Exercise details — Extract each line of the records below that contains the word "rashonden".

[Records from a dataset]
* * * * * * *

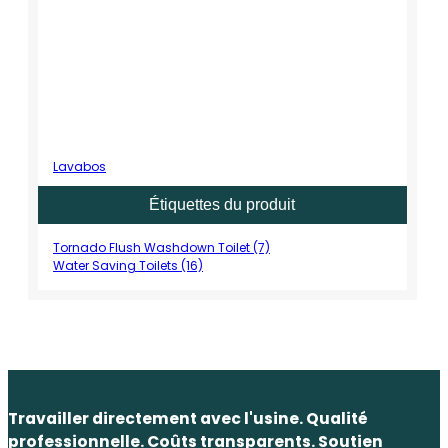
Lavabos
Étiquettes du produit
Tornado Flush Washdown Toilet (7)
Water Saving Toilets (16)
Travailler directement avec l'usine. Qualité
professionnelle. Coûts transparents. Soutien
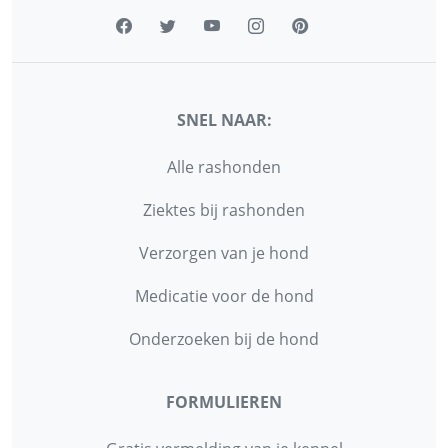
SNEL NAAR:
Alle rashonden
Ziektes bij rashonden
Verzorgen van je hond
Medicatie voor de hond
Onderzoeken bij de hond
FORMULIEREN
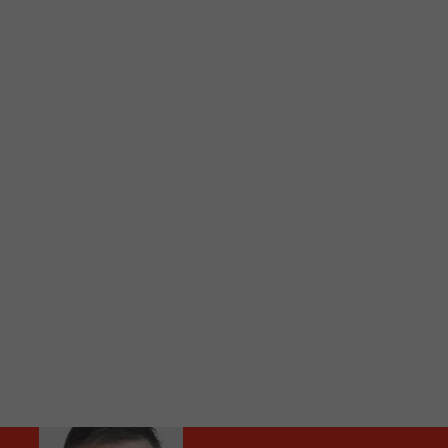
C
Vous avez envie d’écouter le FM 103,3 ou notre nouv
Ajoutez un signet FM 103,3 sur votre écran d’accueil
Voici la procédure ;)
À partir de votre téléphone, allez sur le site inte
Ensuite cliquez sur l’icône situé au bas de votre éc
(celui qui représente un carré incluant une flèche d
Cliquez maintenant sur l’option Ajouter sur l’écran
Faites Enregistrer en haut à droite.
Et voilà! Toutes les infos et l’écoute de votre radio loca
Audio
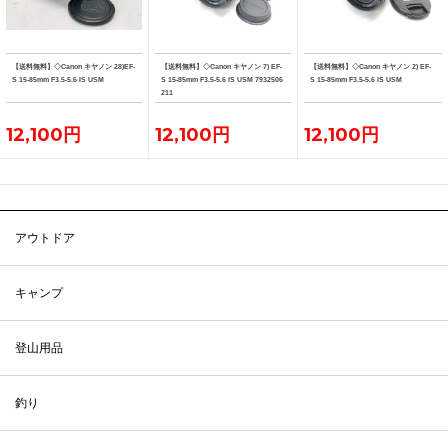
【送料無料】◇Canon キヤノン 28)EF-
【送料無料】◇Canon キヤノン 7) EF-
【送料無料】◇Canon キヤノン 2) EF-
S 15-85mm F3.5-5.6 IS USM
S 15-85mm F3.5-5.6 IS USM 7932506
S 15-85mm F3.5-5.6 IS USM
211
12,100円
12,100円
12,100円
アウトドア
キャンプ
登山用品
釣り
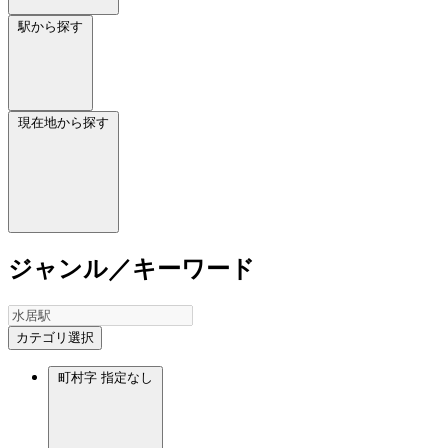
駅から探す
現在地から探す
ジャンル／キーワード
カテゴリ選択
町村字
指定なし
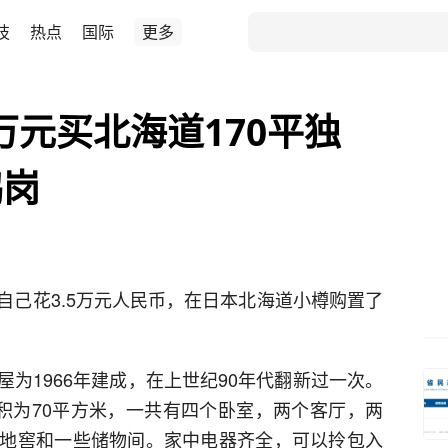
技
热点
国际
更多
万元买北海道170平独
鹤岗
自己花3.5万元人民币，在日本北海道小樽购置了
为1966年建成，在上世纪90年代翻新过一次。
面积为70平方米，一共有四个卧室，两个客厅，两
地窖和一些储物间。家中电器齐全，可以拎包入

* * * * * * *

Completed task —
Alle rashonden
Ziektes bij rashonden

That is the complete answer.